Valentina’s favorite games were stacked up on the bottom shelf: Connect Four, Clue, a box of Uno cards.
Sadie glanced back at the closet. Up on the top shelf, high above the clothes, sat the box for Operation, Valentina’s favorite game of all time. The last time they’d played it was with Pearl, when the game had descended into tears and chaos. Sadie had promised to get new batteries, but then forgotten.
Odd that it was on the top shelf. Valentina was too short to have placed it up there easily, not without having to pull over a chair to stand on.
Sadie lifted it down and placed it on Valentina’s bed. Inside, the buzzer still didn’t work.
Something was off, though. The cardboard piece where the goofy patient lay on his back, staring at her with alarm, was worn and bent along one side. She didn’t remember it looking this beat-up before. Like it had been removed and then replaced. Maybe Valentina had been curious as to how it worked, or tried to replace the batteries herself. But then how did it end up hidden away in the top of the closet?
She pried off the top of the operating table. Underneath lay a folded piece of paper. Old paper, brown and crinkled at the edges.
She unfolded it and dropped it on the bed, like it was on fire.
“Lonnie!”
He and LuAnn came rushing in.
“Look.”
They stared down at the page, where Shakespeare’s face stared right back.
“Is that the page that was stolen?” asked Lonnie. “The one you told me about?”
“Yes. From Shakespeare’s First Folio.”
By now, the policemen had joined them. Sadie explained about the missing page, then turned back to Lonnie. “Why on earth would Valentina have this?”
“I have no idea.”
In fact, the children’s game was the perfect hiding spot. But not for Valentina.
“How much do we know about Robin?”
Lonnie’s eyebrows knitted with concern. “That she worked as a nanny for those twins we saw in the park. I called her references and checked them out.”
That was easy enough to fake—just ask a friend to make up a story. “Was Robin here last night, when I called from London?”
Lonnie nodded. “I was in the kitchen, I’m not sure where she and Valentina were, exactly, but they were both here in the town house.”
Sadie tried to recall what she’d said to Lonnie. She’d definitely filled him in on the details of her conversation with Miss Quinn. About how the Tamerlane was somewhere deep in the library. And how she suspected that meant the apartment. “Could Robin have been listening in on the extension?”
“I suppose. But why would she?”
“Lonnie, think back. Is there a chance that she would listen to our weekly check-in calls, when I told you about what was going on at the library?”
“Again, I have no idea. What are you getting at?”
“We have to go to the library. Now. LuAnn, you stay here in case they return in the meantime.”

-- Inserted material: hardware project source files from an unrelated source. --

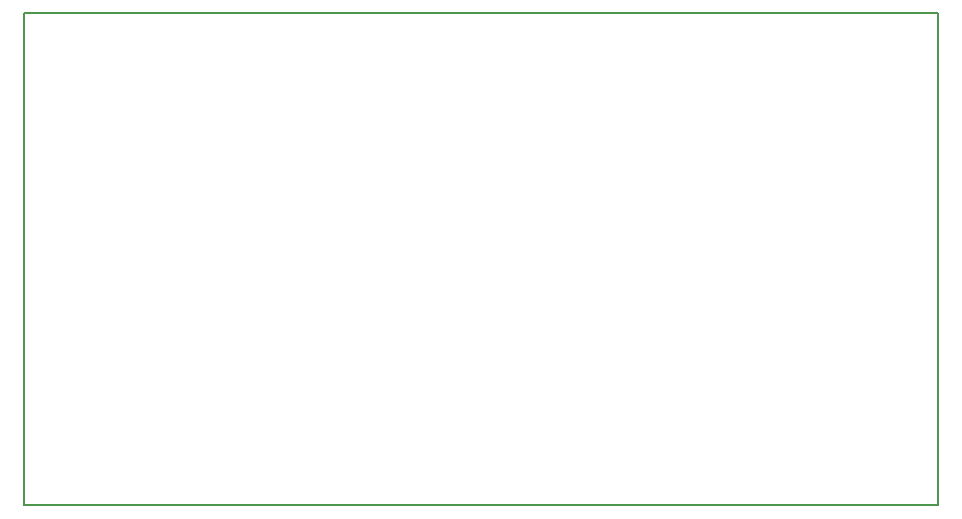
<source format=gbo>
G04 MADE WITH FRITZING*
G04 WWW.FRITZING.ORG*
G04 DOUBLE SIDED*
G04 HOLES PLATED*
G04 CONTOUR ON CENTER OF CONTOUR VECTOR*
%ASAXBY*%
%FSLAX23Y23*%
%MOIN*%
%OFA0B0*%
%SFA1.0B1.0*%
%ADD10R,3.054150X1.649360X3.038150X1.633360*%
%ADD11C,0.008000*%
%LNSILK0*%
G90*
G70*
G54D11*
X4Y1645D02*
X3050Y1645D01*
X3050Y4D01*
X4Y4D01*
X4Y1645D01*
D02*
G04 End of Silk0*
M02*
</source>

LuAnn rose. “No, I want to come with you.”
Lonnie took her hand in his. “Please stay, so one of us is here if they do come back.”

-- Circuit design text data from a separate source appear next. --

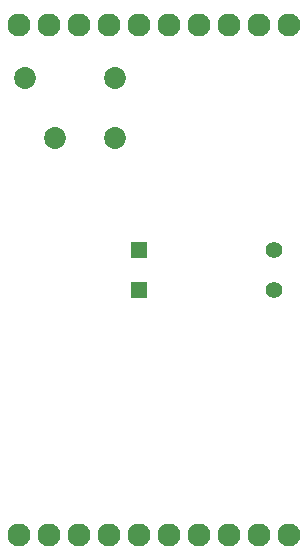
<source format=gbr>
%TF.GenerationSoftware,KiCad,Pcbnew,8.0.8*%
%TF.CreationDate,2025-02-16T23:44:15-05:00*%
%TF.ProjectId,RTDS Control Module V2.0,52544453-2043-46f6-9e74-726f6c204d6f,rev?*%
%TF.SameCoordinates,Original*%
%TF.FileFunction,Soldermask,Bot*%
%TF.FilePolarity,Negative*%
%FSLAX46Y46*%
G04 Gerber Fmt 4.6, Leading zero omitted, Abs format (unit mm)*
G04 Created by KiCad (PCBNEW 8.0.8) date 2025-02-16 23:44:15*
%MOMM*%
%LPD*%
G01*
G04 APERTURE LIST*
%ADD10R,1.397000X1.397000*%
%ADD11C,1.397000*%
%ADD12C,1.854000*%
%ADD13C,1.954000*%
G04 APERTURE END LIST*
D10*
%TO.C,R2*%
X61000000Y-47800000D03*
D11*
X72430000Y-47800000D03*
%TD*%
D12*
%TO.C,K1*%
X53890000Y-34980000D03*
X58970000Y-34980000D03*
X58970000Y-29900000D03*
X51350000Y-29900000D03*
%TD*%
D13*
%TO.C,J1*%
X50800000Y-68580000D03*
X53340000Y-68580000D03*
X55880000Y-68580000D03*
X58420000Y-68580000D03*
X60960000Y-68580000D03*
X63500000Y-68580000D03*
X66040000Y-68580000D03*
X68580000Y-68580000D03*
X71120000Y-68580000D03*
X73660000Y-68580000D03*
%TD*%
D10*
%TO.C,R1*%
X60985000Y-44400000D03*
D11*
X72415000Y-44400000D03*
%TD*%
D13*
%TO.C,J1*%
X50800000Y-25400000D03*
X53340000Y-25400000D03*
X55880000Y-25400000D03*
X58420000Y-25400000D03*
X60960000Y-25400000D03*
X63500000Y-25400000D03*
X66040000Y-25400000D03*
X68580000Y-25400000D03*
X71120000Y-25400000D03*
X73660000Y-25400000D03*
%TD*%
M02*

</source>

Reluctantly, LuAnn relented.
Sadie grabbed her coat and made one call before they left, to Nick. His answering machine picked up, but she left a message telling him it was urgent and to meet them at the library.

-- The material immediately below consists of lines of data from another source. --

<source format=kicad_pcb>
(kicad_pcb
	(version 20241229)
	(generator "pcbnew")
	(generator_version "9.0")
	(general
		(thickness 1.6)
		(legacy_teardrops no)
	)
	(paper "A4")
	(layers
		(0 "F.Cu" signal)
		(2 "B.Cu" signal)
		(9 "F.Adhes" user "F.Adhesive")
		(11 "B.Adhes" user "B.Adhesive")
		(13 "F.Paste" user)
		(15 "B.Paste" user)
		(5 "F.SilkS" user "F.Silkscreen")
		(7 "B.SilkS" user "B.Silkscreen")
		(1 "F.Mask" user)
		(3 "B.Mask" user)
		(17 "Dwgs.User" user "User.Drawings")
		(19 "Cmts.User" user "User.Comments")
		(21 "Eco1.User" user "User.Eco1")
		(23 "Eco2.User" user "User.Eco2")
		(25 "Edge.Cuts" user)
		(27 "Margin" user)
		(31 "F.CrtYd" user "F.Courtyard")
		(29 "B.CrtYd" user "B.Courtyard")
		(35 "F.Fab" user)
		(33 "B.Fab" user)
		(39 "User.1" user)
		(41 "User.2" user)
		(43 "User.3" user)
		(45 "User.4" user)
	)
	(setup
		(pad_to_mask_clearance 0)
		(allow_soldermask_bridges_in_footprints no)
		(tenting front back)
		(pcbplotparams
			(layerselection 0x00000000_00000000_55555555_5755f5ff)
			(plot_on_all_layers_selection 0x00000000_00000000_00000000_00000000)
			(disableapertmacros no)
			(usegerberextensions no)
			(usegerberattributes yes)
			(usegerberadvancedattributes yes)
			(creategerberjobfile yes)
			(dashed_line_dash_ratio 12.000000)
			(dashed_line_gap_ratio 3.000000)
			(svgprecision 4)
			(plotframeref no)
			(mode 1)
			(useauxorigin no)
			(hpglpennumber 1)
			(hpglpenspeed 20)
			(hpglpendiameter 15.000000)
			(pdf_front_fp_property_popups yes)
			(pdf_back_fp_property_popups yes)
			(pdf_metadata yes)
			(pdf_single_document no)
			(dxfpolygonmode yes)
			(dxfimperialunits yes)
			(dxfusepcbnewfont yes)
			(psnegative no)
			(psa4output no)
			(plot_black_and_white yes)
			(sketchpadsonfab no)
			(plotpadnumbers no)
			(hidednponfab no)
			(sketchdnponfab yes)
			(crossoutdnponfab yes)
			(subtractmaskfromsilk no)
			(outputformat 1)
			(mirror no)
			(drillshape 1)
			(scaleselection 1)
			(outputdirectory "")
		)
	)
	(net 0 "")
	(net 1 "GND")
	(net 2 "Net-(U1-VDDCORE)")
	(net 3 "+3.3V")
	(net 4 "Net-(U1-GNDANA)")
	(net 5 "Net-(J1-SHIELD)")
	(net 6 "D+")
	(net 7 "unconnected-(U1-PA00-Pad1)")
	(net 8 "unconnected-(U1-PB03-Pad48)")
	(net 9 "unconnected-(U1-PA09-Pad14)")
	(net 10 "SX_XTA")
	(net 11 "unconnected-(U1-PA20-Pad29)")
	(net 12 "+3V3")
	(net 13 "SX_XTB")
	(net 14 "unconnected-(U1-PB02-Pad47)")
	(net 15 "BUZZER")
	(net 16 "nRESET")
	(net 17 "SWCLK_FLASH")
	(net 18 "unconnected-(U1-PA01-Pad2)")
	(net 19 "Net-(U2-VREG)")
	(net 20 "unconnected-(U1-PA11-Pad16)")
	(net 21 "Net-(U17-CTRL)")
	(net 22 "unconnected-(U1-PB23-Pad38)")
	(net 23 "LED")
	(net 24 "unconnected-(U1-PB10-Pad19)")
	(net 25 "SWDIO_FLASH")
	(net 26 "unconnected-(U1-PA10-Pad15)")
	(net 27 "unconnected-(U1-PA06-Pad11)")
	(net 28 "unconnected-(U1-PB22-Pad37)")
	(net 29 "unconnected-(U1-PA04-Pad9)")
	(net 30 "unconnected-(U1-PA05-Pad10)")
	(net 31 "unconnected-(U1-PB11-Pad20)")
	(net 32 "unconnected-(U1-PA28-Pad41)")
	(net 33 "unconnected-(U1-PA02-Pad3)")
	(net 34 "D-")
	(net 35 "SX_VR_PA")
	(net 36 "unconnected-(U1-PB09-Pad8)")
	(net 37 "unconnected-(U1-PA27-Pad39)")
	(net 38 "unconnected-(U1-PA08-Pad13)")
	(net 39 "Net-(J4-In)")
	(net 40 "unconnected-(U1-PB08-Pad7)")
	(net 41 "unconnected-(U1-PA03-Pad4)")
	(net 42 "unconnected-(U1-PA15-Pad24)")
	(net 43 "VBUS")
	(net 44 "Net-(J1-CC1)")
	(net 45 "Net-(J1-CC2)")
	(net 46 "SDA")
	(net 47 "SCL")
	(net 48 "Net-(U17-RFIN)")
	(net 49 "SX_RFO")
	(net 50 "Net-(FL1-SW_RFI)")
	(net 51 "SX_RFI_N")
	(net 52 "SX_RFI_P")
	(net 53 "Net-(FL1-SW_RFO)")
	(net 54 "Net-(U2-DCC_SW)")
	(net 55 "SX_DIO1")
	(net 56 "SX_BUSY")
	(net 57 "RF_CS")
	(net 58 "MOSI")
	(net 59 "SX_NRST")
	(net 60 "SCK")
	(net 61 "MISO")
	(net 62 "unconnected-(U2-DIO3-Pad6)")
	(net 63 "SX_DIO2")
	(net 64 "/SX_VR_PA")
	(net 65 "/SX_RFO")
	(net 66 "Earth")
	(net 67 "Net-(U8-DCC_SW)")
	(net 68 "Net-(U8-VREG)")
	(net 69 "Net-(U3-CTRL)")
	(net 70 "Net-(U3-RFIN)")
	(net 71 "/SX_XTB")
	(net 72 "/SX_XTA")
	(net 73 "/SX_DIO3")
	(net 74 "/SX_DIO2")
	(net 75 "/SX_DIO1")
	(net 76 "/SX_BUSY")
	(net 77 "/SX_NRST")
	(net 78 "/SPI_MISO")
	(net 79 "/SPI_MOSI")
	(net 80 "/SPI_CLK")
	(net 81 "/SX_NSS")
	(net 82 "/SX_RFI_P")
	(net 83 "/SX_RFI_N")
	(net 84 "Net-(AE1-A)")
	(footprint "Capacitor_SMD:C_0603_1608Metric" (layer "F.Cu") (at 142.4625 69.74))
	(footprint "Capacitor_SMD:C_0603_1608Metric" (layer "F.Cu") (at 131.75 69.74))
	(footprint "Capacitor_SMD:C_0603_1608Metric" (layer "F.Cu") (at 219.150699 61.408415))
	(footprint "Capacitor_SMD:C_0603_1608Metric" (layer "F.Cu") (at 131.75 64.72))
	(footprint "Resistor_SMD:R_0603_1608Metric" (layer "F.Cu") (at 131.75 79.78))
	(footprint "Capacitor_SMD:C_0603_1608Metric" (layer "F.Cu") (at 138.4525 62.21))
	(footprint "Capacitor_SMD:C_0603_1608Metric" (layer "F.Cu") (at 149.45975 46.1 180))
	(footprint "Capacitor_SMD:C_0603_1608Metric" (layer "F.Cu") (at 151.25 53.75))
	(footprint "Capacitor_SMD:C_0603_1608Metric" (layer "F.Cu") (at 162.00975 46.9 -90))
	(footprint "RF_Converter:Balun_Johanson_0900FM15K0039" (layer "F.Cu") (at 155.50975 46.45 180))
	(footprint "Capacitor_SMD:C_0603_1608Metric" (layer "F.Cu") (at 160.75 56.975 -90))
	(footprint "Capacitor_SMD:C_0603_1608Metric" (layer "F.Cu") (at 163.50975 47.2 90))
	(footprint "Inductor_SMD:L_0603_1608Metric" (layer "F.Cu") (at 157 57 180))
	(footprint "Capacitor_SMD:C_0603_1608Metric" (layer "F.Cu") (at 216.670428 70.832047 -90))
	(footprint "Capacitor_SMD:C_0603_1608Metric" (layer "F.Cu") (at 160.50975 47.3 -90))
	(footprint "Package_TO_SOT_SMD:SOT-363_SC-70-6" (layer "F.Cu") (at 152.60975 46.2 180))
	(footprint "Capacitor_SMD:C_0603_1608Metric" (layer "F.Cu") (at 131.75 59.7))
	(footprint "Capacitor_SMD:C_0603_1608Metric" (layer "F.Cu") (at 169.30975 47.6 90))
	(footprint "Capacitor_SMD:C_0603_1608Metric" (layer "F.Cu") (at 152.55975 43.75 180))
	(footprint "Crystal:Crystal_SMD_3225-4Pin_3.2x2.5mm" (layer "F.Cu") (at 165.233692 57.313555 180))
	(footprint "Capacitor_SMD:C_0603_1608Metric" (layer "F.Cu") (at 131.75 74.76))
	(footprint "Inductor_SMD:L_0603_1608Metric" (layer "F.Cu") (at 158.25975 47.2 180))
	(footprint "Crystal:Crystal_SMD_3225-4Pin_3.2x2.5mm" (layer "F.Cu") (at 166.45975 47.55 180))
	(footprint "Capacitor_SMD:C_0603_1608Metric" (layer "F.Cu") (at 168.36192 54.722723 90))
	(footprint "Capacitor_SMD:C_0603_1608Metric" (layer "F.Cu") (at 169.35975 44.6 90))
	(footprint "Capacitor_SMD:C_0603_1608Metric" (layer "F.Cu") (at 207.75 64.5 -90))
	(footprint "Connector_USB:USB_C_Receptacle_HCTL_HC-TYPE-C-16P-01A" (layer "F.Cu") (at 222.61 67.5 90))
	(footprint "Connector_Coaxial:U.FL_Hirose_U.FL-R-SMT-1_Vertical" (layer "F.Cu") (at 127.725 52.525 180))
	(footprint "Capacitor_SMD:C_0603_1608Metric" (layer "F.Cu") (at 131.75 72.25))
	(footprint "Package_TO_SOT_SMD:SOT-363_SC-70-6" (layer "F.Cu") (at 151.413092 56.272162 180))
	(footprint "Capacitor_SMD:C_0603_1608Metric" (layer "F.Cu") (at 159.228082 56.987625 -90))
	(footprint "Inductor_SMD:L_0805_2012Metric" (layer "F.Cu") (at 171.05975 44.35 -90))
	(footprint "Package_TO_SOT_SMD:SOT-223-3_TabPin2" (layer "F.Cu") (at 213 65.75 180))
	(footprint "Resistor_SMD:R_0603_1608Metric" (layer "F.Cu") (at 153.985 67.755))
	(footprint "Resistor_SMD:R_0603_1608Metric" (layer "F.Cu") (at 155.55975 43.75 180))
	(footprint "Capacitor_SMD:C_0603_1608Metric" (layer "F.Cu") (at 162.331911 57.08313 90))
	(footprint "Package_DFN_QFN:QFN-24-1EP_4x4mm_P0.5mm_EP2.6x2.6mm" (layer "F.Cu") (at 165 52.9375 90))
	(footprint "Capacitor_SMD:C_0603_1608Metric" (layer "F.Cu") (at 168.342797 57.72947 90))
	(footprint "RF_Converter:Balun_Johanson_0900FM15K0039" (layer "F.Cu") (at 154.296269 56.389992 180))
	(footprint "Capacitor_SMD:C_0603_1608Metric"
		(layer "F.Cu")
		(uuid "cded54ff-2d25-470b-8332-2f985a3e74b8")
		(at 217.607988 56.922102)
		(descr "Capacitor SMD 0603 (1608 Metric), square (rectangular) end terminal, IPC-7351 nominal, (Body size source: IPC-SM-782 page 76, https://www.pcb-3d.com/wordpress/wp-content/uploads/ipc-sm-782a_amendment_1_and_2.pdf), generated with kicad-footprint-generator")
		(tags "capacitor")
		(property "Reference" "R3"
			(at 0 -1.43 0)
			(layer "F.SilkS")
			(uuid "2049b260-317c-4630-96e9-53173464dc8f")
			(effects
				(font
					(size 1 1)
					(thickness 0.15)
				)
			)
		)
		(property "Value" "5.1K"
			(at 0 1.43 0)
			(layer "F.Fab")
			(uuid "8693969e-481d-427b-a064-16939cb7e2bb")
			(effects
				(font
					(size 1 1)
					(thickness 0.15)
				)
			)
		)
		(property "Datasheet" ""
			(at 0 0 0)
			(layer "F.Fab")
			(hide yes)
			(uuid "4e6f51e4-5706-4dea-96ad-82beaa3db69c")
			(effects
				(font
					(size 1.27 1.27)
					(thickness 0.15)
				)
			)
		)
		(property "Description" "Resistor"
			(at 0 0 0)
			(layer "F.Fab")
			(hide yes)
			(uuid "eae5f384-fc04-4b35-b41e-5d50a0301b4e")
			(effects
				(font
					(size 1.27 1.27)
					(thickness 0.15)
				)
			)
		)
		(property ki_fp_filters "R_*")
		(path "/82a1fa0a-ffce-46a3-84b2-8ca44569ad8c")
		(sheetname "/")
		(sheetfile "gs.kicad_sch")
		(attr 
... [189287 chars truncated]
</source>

She hadn’t seen the danger, and it turned out that it had been right in front of her.
“I’m sorry, Ms. Donovan, I can’t let you in.”
The burly security guard at the library’s side entrance put up his hand, but couldn’t quite meet her eyes. She’d brought the man a cup of coffee a couple of times a week since she’d begun working there, and almost felt sorry for him, having to keep her out on Dr. Hooper’s orders.